*** Block opens ***
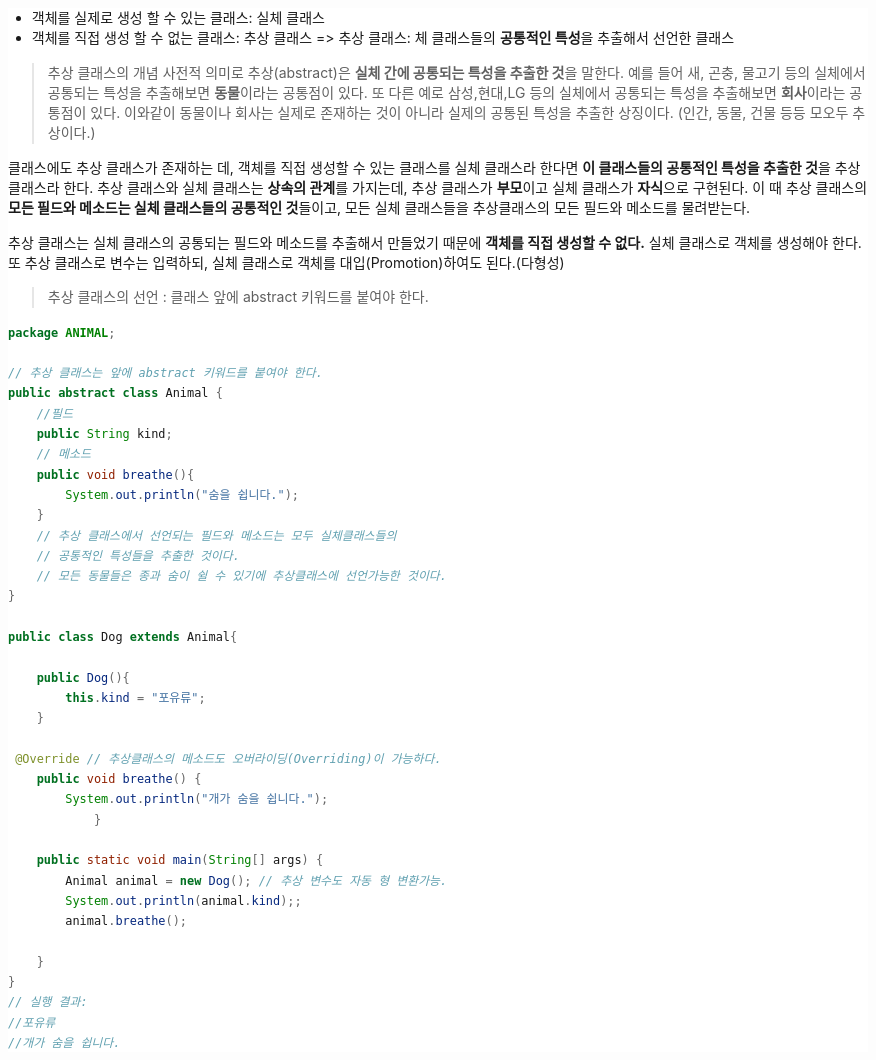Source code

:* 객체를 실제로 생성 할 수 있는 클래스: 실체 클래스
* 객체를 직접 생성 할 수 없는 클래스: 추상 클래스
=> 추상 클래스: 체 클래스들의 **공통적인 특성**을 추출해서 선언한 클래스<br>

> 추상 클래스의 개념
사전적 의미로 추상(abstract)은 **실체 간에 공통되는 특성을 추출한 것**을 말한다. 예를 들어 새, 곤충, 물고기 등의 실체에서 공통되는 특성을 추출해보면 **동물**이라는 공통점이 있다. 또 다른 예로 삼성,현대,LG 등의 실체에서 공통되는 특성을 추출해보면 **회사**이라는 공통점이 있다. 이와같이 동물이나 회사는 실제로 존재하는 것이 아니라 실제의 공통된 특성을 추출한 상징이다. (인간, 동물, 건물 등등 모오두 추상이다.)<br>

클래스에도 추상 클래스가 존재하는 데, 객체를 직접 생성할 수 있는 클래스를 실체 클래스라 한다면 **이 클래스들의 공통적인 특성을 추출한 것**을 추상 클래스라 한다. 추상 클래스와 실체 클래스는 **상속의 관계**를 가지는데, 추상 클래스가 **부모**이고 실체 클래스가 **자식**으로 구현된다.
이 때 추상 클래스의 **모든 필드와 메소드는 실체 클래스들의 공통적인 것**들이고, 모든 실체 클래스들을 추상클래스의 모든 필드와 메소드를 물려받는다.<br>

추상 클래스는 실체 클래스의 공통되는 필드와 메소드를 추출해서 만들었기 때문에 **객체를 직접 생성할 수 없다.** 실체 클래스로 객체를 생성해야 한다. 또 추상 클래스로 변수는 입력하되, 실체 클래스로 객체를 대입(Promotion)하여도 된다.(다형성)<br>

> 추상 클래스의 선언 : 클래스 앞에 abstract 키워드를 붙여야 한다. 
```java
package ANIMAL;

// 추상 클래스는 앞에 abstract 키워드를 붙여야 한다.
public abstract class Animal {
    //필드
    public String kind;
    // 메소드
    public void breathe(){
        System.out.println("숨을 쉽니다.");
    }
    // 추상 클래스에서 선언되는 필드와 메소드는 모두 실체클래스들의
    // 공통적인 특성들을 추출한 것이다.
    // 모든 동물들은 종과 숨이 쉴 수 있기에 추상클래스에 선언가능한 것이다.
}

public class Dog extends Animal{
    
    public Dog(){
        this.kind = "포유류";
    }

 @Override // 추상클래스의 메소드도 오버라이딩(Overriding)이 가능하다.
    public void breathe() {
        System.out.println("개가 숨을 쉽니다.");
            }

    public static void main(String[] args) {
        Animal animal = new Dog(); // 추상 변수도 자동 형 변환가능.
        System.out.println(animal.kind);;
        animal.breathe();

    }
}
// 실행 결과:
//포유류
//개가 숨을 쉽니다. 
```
*** Block closes ***
Search the records for the word "System", then list every line that has it.

◆ SOLUTION BELOW:
        System.out.println("숨을 쉽니다.");
        System.out.println("개가 숨을 쉽니다.");
        System.out.println(animal.kind);;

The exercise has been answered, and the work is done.